The initial solution is given by \(z = R\cos \Delta t\), with the ICs: \(z(0) = R\) and \(\dot{z}(0) = 0\).

The equivalent equation is given by

$$\ddot{z} + \Delta^2 z = 0,$$
(19)

where

$$\Delta^2 = \frac{\alpha }{1 + kR^2 }.$$
(20)

It ought to be noted that Eq. (20) is the same as what has been shown before [31].

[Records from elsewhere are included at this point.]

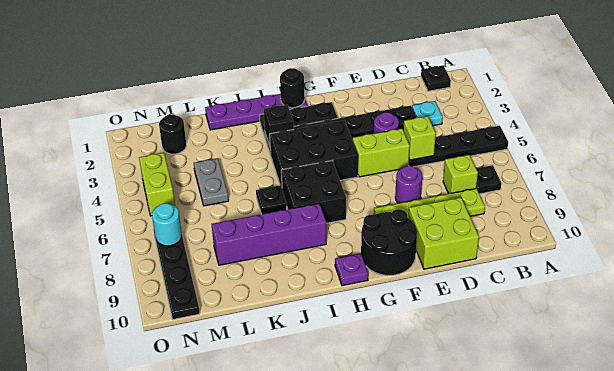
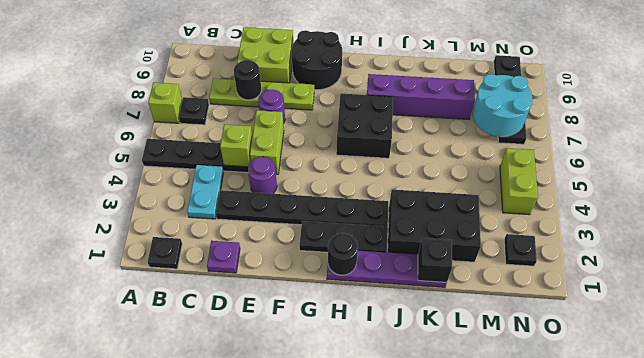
cyan plate C3 level 1 -> cyan plate C3:C4 level 1
lime brick C7 level 1 -> lime brick A7 level 1
lime brick E5:F5 level 1 -> lime brick E5:E6 level 1
black brick G4:I5 level 1 -> black brick J2:L3 level 1
purple plate H10 level 1 -> purple plate D1 level 1
black brick I3 level 2 -> black brick K1 level 2
black plate J6 level 1 -> black plate N2 level 1
grey plate L4:L5 level 1 -> none
black round brick M2 level 1 -> black round brick D8 level 2
cyan round brick N7 level 2 -> cyan round brick M7:N8 level 2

The consistency between the NS of Eq. (18) and the NPA of Eq. (19) at \(k = 2,A = 0.5,\) and \(\alpha = 1\) is shown in Fig. 22. It is noted that the drawn waves have periodic behaviour with the same amplitude. Therefore, these solutions are free of chaos.

Fig. 22
figure 22

Presents the great consistency between the NS and NPA for case 3

Curves in Figs. 23, 24 show the variation in the values of the parameters \(\alpha ( = 1,2,3)\) and \(k( = 1,2,3)\) on the behavior of the NPA. Figure 23a, 23b are diagrammed when \(A = 0.5,\) and \(k = 2\), while Fig. 24a, 24b are plotted at \(A = 0.5,\) and \(\alpha = 1\). Periodic waves are noticed in these parts. The wavelengths of the presented waves decrease and increase with the increase of \(\alpha\) and \(k\) values, respectively, as seen in Fig. 23a, b. The plots of the phase plane for the presented solutions in Fig. 24a, b are graphed in closed symmetric curves, as seen in Figs. 23b, 24b to provide an explanation of the consistent pattern of the acquired NPA.

Fig. 23
figure 23

Explores the solutions \(z(t)\) and their phase plane diagram at: (a, b) \(\alpha ( = 1,2,3)\)

Fig. (24
figure 24

Explores the solutions \(z(t)\) and their phase plane diagram at: (a, b) \(k( = 1,2,3)\)

Conclusions

A generalized equation is developed for an assemblage of traditional oscillators exhibiting substantial nonlinearity that is not quite solvable. Due to the growing interest in the topic of nonlinear oscillators, the main objective of the current inquiry is to use the generalized HFF to analyze the analytical interpretations for particular types of extremely nonlinear oscillators. A general example is provided, drawing on several technical and scientific disciplines as well as three specific instances. The novel approach is noticeably straightforward and demands less computational effort and time compared to previous perturbation procedures employed in this particular domain. The NPA, or inventive method, is the name given to this ground-breaking strategy, which essentially turns the nonlinear ODE into a linear one. The process results in a new frequency that is similar to linear ODE, much like in a straightforward harmonic situation. The results from this uncomplicated methodology not only show great agreement with the numerical findings but also show to be more accurate than the results from other well-known approximate methodologies when analyzed for physiologically significant specialized examples. A simplified description of the NPA is provided for the readers’ advantage. A numerical evaluation using MS is used to verify the theoretical conclusions. The NS and theoretical replies both displayed excellent consistency. It is common knowledge that all traditional perturbation methods use the Taylor expansion to increase the restoring forces when they are present, which lowers the difficulty of the current problem. The susceptibility is eradicated when the NPA is present. Additionally, the use of NPA allows for a more comprehensive examination of the stability analysis of the matter, which was previously unattainable through conventional methods. Consequently, when evaluating the NS approximation for highly nonlinear oscillators, the NPA is a more reliable source. Although it may be readily modified to solve different nonlinear issues, the NPA serves as a valuable tool across the domains of mechanical engineering and applied sciences.

As a progress work, the NPA can be extended to include a system of coupled equations. This direction very important in the area of the dynamical system as well as in the hydrodynamics stability to involve the problem of coupled interfaces.